* **Tasks and exercises**
1. Please rewrite the piece on Missoula mountain biking from "At issue within" up to and including "mountain bikers organized.", substituting "Horseback riders" for "Equestrians".
2. Name the building tools and materials that the piece on Missoula mountain biking lists as evidence of bandit trail construction in Pattee Canyon, leaving out the beer.
3. Extend the piece on Missoula mountain biking past its final sentence.

Start of Page excerpt

Trails happen. In the increasingly complicated world of managing public lands for both ecological and human benefit, that is one of the few ideas that seems to enjoy universal acceptance. First the four-legged animals made tracks, then trails, then the two-legged animals followed. Naturally. In the past decade, however, some less natural paths have been blazed by bipeds astride bicycles in the backcountry, a development that has saddled land managers with another user group to accommodate, left local forests with a new network of trails, and burdened local mountain-bikers with the ethical dilemmas brought about by the explosion in the popularity of their sport.
At issue within the mountain biking community is where to draw the line for acceptable use of common recreational areas. Experienced riders with the requisite skills have made trails happen around Missoula for years; less experienced riders anxious to notch up their skill level have followed, and mountain bike trails were created. Yet as the technology of bike design evolved, access to more difficult terrain became possible for more people. Equestrians, hikers and skiers began to take note of the damage. And the Forest Service, initially, moved to obliterate trails not inventoried on their own maps. The inevitable reaction: mountain bikers organized.
Low-Impact Mountain Bikers of Missoula (LIMB) is a local non-profit dedicated to riding in cooperation with land-managing agencies and other user groups. Overall, LIMB is a success story. Access to local trails have been preserved, and the organization is doing their best to educate riders about proper trail etiquette, especially when and where to ride. The inevitable counteraction on the part of a segment if Missoula-area riders, however, has not been nearly as cooperative. Bandit bikers, most recently sporting fully suspended 50-pound bikes designed for big drops and technical steeps, have been at work in Pattee Canyon, and not just riding. Such advanced technology in mountain bikes seems to be accompanied by a rash of new trail construction, which for this style of riding involves a whole lot more than simply whacking shrubbery out of the way. Two by fours, saws, nails, hammers, Pulaskis, and judging by the emptys, enough beer to fuel several weekends of creative carpentry here are evidence of riders who are tailoring the wilderness to their needs.

End of Page excerpt
Start of Record set

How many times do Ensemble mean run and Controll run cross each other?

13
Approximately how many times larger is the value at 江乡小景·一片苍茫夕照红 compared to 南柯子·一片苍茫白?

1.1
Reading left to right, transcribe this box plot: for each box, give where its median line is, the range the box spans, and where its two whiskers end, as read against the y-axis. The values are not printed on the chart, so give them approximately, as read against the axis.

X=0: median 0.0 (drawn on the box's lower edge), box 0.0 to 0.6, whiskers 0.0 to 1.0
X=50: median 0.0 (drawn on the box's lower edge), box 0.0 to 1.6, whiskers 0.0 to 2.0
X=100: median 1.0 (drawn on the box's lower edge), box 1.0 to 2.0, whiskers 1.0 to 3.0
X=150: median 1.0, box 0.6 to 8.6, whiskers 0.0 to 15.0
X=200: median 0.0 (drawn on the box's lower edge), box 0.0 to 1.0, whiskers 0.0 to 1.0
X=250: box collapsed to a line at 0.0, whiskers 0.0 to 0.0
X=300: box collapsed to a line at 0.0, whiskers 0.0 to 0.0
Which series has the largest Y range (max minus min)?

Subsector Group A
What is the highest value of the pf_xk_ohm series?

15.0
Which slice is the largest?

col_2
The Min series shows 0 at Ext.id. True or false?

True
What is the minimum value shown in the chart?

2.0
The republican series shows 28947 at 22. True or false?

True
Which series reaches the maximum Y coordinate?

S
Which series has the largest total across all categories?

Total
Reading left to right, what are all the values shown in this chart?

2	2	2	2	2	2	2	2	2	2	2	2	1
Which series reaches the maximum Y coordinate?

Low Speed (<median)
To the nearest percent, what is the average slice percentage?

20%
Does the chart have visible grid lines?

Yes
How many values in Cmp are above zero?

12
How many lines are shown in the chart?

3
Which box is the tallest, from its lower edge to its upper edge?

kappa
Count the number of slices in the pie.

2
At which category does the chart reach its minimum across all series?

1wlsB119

End of Record set

* **Per-task outputs**
1.
At issue within the mountain biking community is where to draw the line for acceptable use of common recreational areas. Experienced riders with the requisite skills have made trails happen around Missoula for years; less experienced riders anxious to notch up their skill level have followed, and mountain bike trails were created. Yet as the technology of bike design evolved, access to more difficult terrain became possible for more people. Horseback riders, hikers and skiers began to take note of the damage. And the Forest Service, initially, moved to obliterate trails not inventoried on their own maps. The inevitable reaction: mountain bikers organized.

2. Two by fours, saws, nails, hammers, Pulaskis

3.
The resulting construction project looks something like an early Pleistocene roller coaster— ladders and scaffolding made of makeshift limbs and scraps, over which riders, ostensibly in need of a thrill after a long day of pounding nails and humping wood, courageously pilot their bikes. According to LIMB member Bill Jocko, such a mentality has been fostered in part by the mountain bike press.
“I’ve got a gripe with the magazines, which are of course pushed by advertising,” notes Jocko. “They have these glossy photos of guys making these amazing moves, or riding over structures, and then in the next few pages they have an article about trail ethics. There’s definitely a conflicting message.”
Nonetheless, it’s a message that seems to ring true for a lot of riders, whose attitude about trail access and creation seems more in line with snowmobilers and OHV users than the non-motorized trail-advocacy contingent. This type of rider is even represented on the Internet by a group calling themselves the Mountain bike Militiaman Movement. The group, though taking a slightly less biblical tone than some radical OHV groups, nonetheless encourages sympathetic browsers to “plot against all who would oppose our inalienable right to ride,” discourages the use of real names in posting descriptions of mountain bike conquest, and includes pictures and tutorials on how and where to improvise the same sort of structures found in Pattee Canyon.
Caught in the middle of this issue locally is Don Carroll, an avid mountain biker who also happens to be the Missoula District ranger on the Lolo National Forest. As such, Carroll is charged with determining the sustainability of trails in both Pattee Canyon and the Rattlesnake National Recreation Area. On a rainy morning, Carroll, armed with a Forest Service digital camera, is recording the structures bikers have built. His look is not one of concern or disapproval but amazement.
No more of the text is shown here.